There was an uncomfortable silence.
'I think the girl's still alive,' Bolt said at last. 'And I think they'll keep her alive while they need her as a bargaining chip. They've already said that Andrea can speak to her again before the next ransom drop, and there's no reason at the moment to believe that they'll renege on that.'
'But?'
'But, as we both know, they're ruthless. They've killed once. They may well have killed Phelan too for all we know. So if we spook them by trying to negotiate when they next make contact, my guess is they'll disappear back into the woodwork and that'll be the last we see of them. And there's no guarantee they'll let Emma go either. Especially if they think there's the remotest chance she can identify them. To them, she's just a loose end. We go the negotiation path, I think there's a good chance they'll kill her.'
Barry didn't look convinced. 'But there are a lot of things that can go wrong if we try to trap them, and if we mess it up it could be disastrous for SOCA. We're in need of some high-profile successes at the moment, so the public can see where all their tax money's going. A high-profile failure's going to set us back years.'
'You asked my opinion, sir. I think negotiation's the wrong move. If we can put trackers with the ransom money and play things right, we should be able to get our kidnappers to lead us right to Emma. It's risky, and there's a chance it might not work, but there's also a chance she's dead already. If we want to catch these guys, and we can't ID them before they make contact, then this is the best way.'
Barry massaged his head with pudgy hands, and tipped his chair back. 'Well, I'm going to send it upstairs. See what the head honchos have to say. I'll let you know their decision as soon as I've got it.'
As Bolt got to his feet, sensing that the meeting was over, there was a knock on the door and Tina Boyd entered the room, carrying several sheaves of paper in one hand.

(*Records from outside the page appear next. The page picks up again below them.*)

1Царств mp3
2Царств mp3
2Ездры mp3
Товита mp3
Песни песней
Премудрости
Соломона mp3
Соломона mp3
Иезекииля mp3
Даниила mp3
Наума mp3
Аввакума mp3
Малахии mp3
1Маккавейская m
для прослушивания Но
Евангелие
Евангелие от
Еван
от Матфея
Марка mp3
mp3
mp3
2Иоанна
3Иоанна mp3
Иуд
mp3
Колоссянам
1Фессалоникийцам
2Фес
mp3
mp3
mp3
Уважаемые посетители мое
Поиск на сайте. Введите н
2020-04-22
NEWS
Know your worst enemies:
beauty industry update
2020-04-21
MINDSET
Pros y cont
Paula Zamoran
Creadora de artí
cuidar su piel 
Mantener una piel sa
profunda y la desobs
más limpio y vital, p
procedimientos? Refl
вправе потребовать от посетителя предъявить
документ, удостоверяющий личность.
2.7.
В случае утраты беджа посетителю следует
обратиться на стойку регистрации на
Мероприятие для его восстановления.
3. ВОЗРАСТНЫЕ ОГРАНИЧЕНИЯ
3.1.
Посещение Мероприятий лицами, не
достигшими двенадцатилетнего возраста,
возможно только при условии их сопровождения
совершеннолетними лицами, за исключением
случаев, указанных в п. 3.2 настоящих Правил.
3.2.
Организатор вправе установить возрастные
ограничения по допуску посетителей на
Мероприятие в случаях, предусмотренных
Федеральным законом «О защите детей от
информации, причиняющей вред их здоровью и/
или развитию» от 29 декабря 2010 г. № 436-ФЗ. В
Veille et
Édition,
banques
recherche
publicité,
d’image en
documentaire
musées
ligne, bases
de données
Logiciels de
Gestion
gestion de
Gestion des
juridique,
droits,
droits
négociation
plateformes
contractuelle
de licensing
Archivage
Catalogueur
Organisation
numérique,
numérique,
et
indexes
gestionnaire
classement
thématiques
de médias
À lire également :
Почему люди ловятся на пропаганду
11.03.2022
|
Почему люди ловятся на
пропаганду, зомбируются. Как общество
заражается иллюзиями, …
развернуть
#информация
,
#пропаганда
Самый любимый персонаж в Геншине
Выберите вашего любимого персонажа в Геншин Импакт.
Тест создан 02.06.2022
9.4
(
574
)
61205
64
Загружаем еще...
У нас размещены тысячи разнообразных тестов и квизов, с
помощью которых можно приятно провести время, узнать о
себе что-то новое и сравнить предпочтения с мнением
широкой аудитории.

Tina was a relatively new member of the team, whom Bolt had brought on board after he'd met her during a case a few years earlier. At the time she'd just resigned from the force, and it had taken a lot of persuading to get her to join the team. An attractive woman just short of thirty, with dark hair cut into a jaunty bob and smooth, delicate features that shaved five years off her easily, she had that look that was unmistakably educated and middle-class, and she could have passed as a primary school teacher just as much as a cop. But the look belied the tough time she'd had down the years. Bolt knew that Tina had seen and done it all. Shot during a hostage-taking drama four years earlier, she'd also lost two colleagues, both murdered. One of them had been her lover, earning her the unwelcome nickname of the Black Widow in some quarters.